Cyber security experts have urged the US government to reverse restrictions on Anthropic’s most advanced AI models, claiming that they are harming efforts to safeguard the internet from attacks.
Prominent researchers and leaders from Adobe, Nvidia and Zoom were among the signatories of an open letter to US Secretary of Commerce Howard Lutnick and National Cyber Director Sean Cairncross, which argued that the recent ban was “dangerous”.
Anthropic, which makes the popular AI tool Claude, was ordered to suspend all use by foreign nationals of its Fable 5 and Mythos 5 models last week.
The ban forced the US firm to block the models for all customers in order to ensure compliance. It came after members of the Trump administration reportedly received warnings from Amazon researchers that the AI posed a national security risk.
A jailbreak issue that allowed safety restrictions to be bypassed meant that nefarious actors could use Anthropic’s artificial intelligence model to carry out cyber attacks.
But in their open letter, security professionals it could be more damaging to enforce the ban. as it would prevent cyber defenders from having the best tools available to protect from attacks.

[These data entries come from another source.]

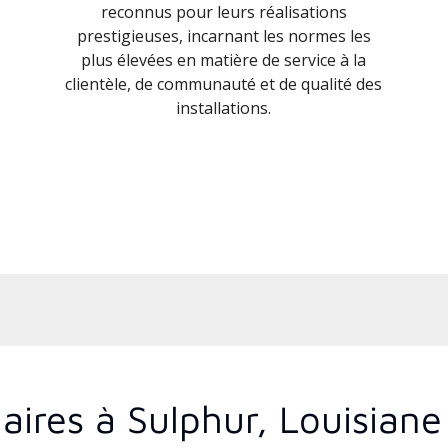
reconnus pour leurs réalisations
prestigieuses, incarnant les normes les
plus élevées en matière de service à la
clientèle, de communauté et de qualité des
installations.
aires à Sulphur, Louisiane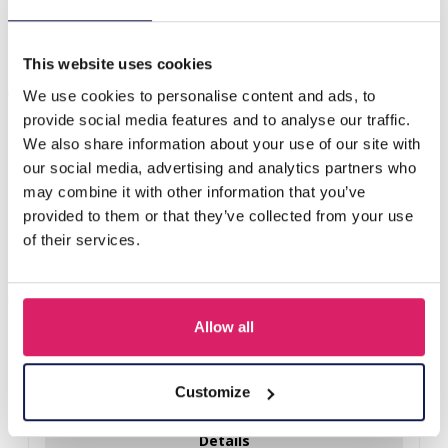
F-B20.1 R031-003S S. Steel Ring Stone Adjustable
This website uses cookies
Anderen kochten ook
We use cookies to personalise content and ads, to
provide social media features and to analyse our traffic.
We also share information about your use of our site with
our social media, advertising and analytics partners who
may combine it with other information that you’ve
provided to them or that they’ve collected from your use
of their services.
Allow all
T-L8.1 KY615-156 Keychain Bear Christmas 11.5cm - 1pc
Customize
Login voor prijzen
Details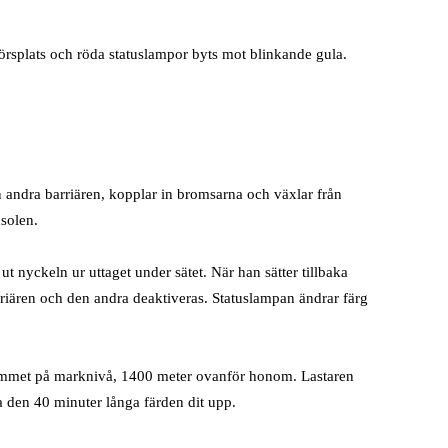
törsplats och röda statuslampor byts mot blinkande gula.
andra barriären, kopplar in bromsarna och växlar från
nsolen.
t nyckeln ur uttaget under sätet. När han sätter tillbaka
rriären och den andra deaktiveras. Statuslampan ändrar färg
rummet på marknivå, 1400 meter ovanför honom. Lastaren
 den 40 minuter långa färden dit upp.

“To pull the best capabilities away from defenders without a good reason when our adversaries are rapidly advancing is dangerous,” the letter stated.
“It is essential to provide AI to coders and security teams so they can find and fix flaws in their own newly-written as well as decades old legacy code faster than our adversaries.”

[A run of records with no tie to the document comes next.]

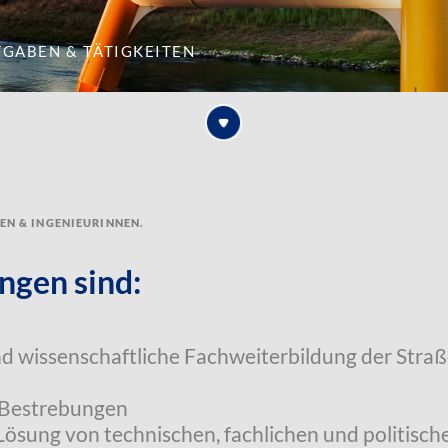
fgaben & Tätigkeiten
ren & Ingenieurinnen.
ngen sind:
nd wissenschaftliche Fachweiterbildung der Stra
 Bestrebungen
 Lösung von technischen, fachlichen und politisc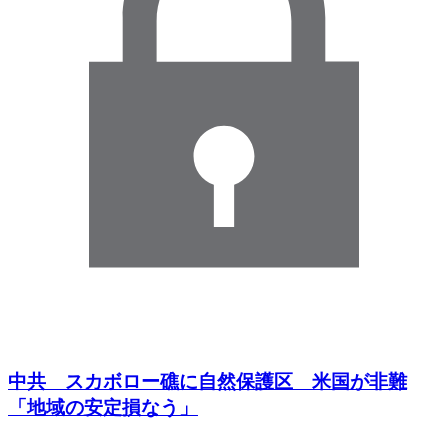
中共 スカボロー礁に自然保護区 米国が非難
「地域の安定損なう」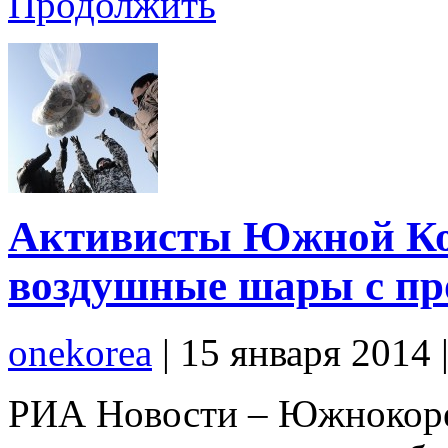
Продолжить
Активисты Южной Ко
воздушные шары с пр
onekorea
|
15 января 2014
РИА Новости – Южнокорей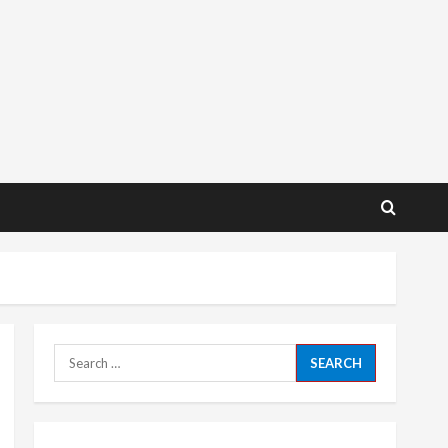
Search
for: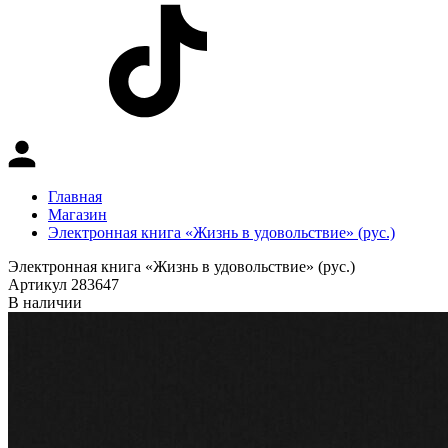
Главная
Магазин
Электронная книга «Жизнь в удовольствие» (рус.)
Электронная книга «Жизнь в удовольствие» (рус.)
Артикул 283647
В наличии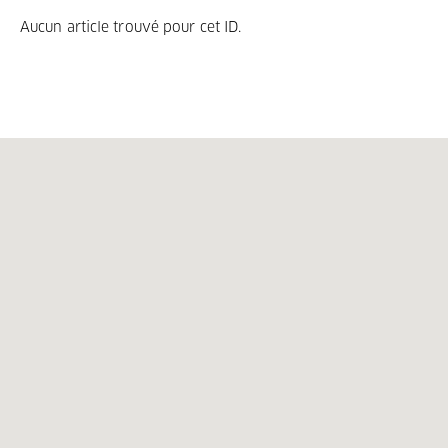
Aucun article trouvé pour cet ID.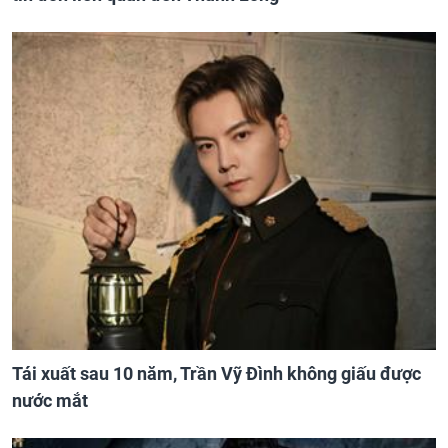
Tái xuất sau 10 năm, Trần Vỹ Đình không giấu được
nước mắt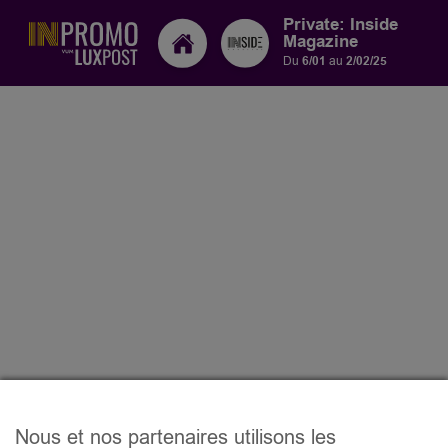
Private: Inside
Magazine
Du
6/01
au
2/02/25
Nous et nos partenaires utilisons les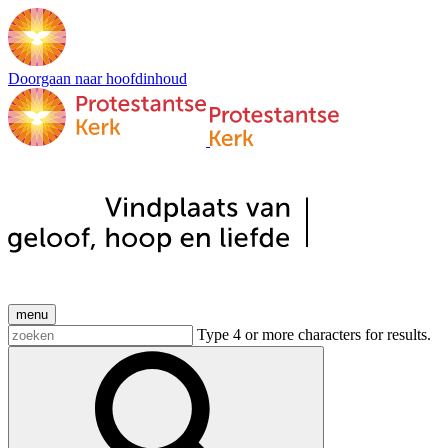
Doorgaan naar hoofdinhoud
menu
Type 4 or more characters for results.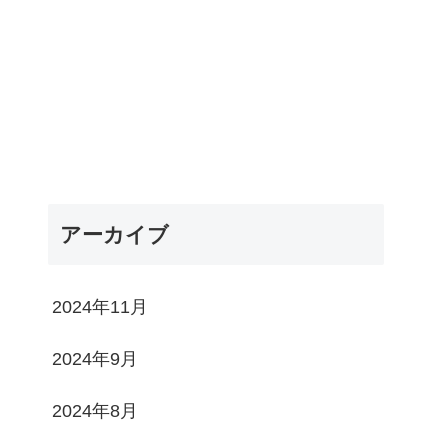
アーカイブ
2024年11月
2024年9月
2024年8月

The letter called for greater transparency for AI regulations and restrictions, as well as more cooperation between policy makers and the tech industry.
“This action has taken the best models away from defenders, created market uncertainty, and risked America’s AI leadership without any real risk to justify it,” it stated.
Executives from Anthropic are set to meet White House officials this week in an effort to overturn the ban.
Earlier this year, the AI firm clashed with the government over how its technology was being used in military and surveillance applications.